La estrategia parlamentaria fue delegada en **Martín Menem** y **Patricia Bullrich**, quienes enfrentaron la complicada tarea de administrar expectativas tras un **traspié inesperado en Diputados**. A pesar de que el **oficialismo** incrementó su volumen legislativo tras las elecciones, la falta de **mayorías propias** ha obligado a negociar con cada paso. Las **maniobras fallidas** y los acuerdos políticos paralelos, como el reparto de cargos en la **AGN**, han dejado un sabor amargo y han expuesto los límites de la estrategia inicial del Gobierno.
En este contexto, el **Senado** ha emergido como un factor de equilibrio, crucial para evitar que el consenso alcanzado se desmoronara. La llegada de **Patricia Bullrich** como figura central en la Cámara alta ha modificado el clima interno. Uno de los puntos más espinosos ha sido la mencionada **reforma laboral**. Bullrich, buscando acuerdos con la **oposición dialoguista**, no logró reunir los votos necesarios para avanzar de inmediato, lo que la llevó a postergar el debate y descomprimir la tensión política sin romper los puentes construidos.
De cara al futuro, la atención estará centrada en cómo el Gobierno abordará los temas pendientes del **Presupuesto** y en la reactivación de la **reforma laboral** en febrero.

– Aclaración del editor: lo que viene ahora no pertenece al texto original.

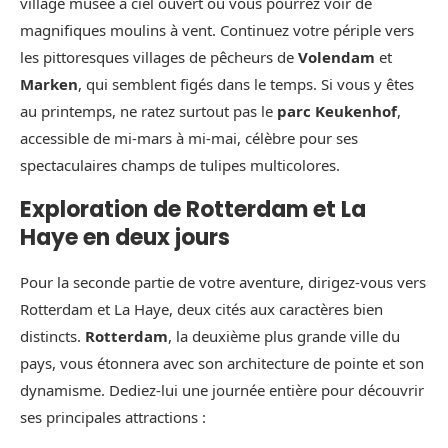
village musée à ciel ouvert où vous pourrez voir de
magnifiques moulins à vent. Continuez votre périple vers
les pittoresques villages de pêcheurs de
Volendam
et
Marken
, qui semblent figés dans le temps. Si vous y êtes
au printemps, ne ratez surtout pas le
parc Keukenhof
,
accessible de mi-mars à mi-mai, célèbre pour ses
spectaculaires champs de tulipes multicolores.
Exploration de Rotterdam et La
Haye en deux jours
Pour la seconde partie de votre aventure, dirigez-vous vers
Rotterdam et La Haye, deux cités aux caractères bien
distincts.
Rotterdam
, la deuxième plus grande ville du
pays, vous étonnera avec son architecture de pointe et son
dynamisme. Dediez-lui une journée entière pour découvrir
ses principales attractions :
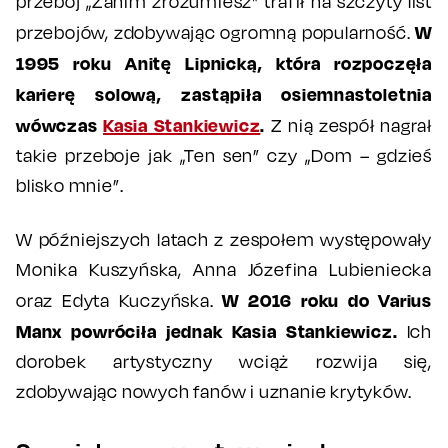
przebój „Zanim zrozumiesz" trafił na szczyty list
W
przebojów, zdobywając ogromną popularność.
1995 roku Anitę Lipnicką, która rozpoczęła
karierę solową, zastąpiła osiemnastoletnia
wówczas
Kasia Stankiewicz
.
Z nią zespół nagrał
takie przeboje jak „Ten sen” czy „Dom – gdzieś
blisko mnie”.
W późniejszych latach z zespołem występowały
Monika Kuszyńska, Anna Józefina Lubieniecka
W 2016 roku do Varius
oraz Edyta Kuczyńska.
Manx powróciła jednak Kasia Stankiewicz.
Ich
dorobek artystyczny wciąż rozwija się,
zdobywając nowych fanów i uznanie krytyków.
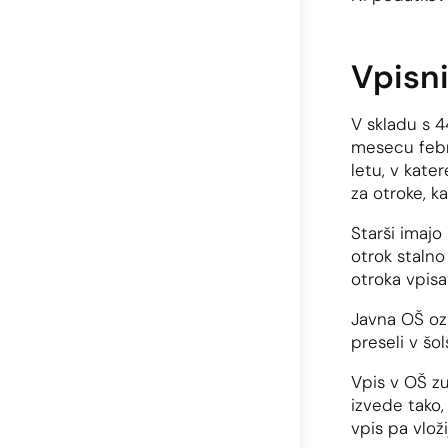
Vpisn
V skladu s 4
mesecu febru
letu, v kate
za otroke, k
Starši imajo
otrok staln
otroka vpisat
Javna OŠ oz.
preseli v šol
Vpis v OŠ zu
izvede tako,
vpis pa vloži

No se descarta la posibilidad de utilizar un **DNU** (Decreto de Necesidad y Urgencia), lo que implicaría sortear la intacia del poder Legislativo para resolver aspectos conflictivos, asumiendo así el costo político que ello conlleva. La dinámica de esta semana ha dejado una lección clara: avanzar sin los votos necesarios puede resultar más costoso que negociar. Por lo tanto, el equilibrio interno se torna clave para lo que viene.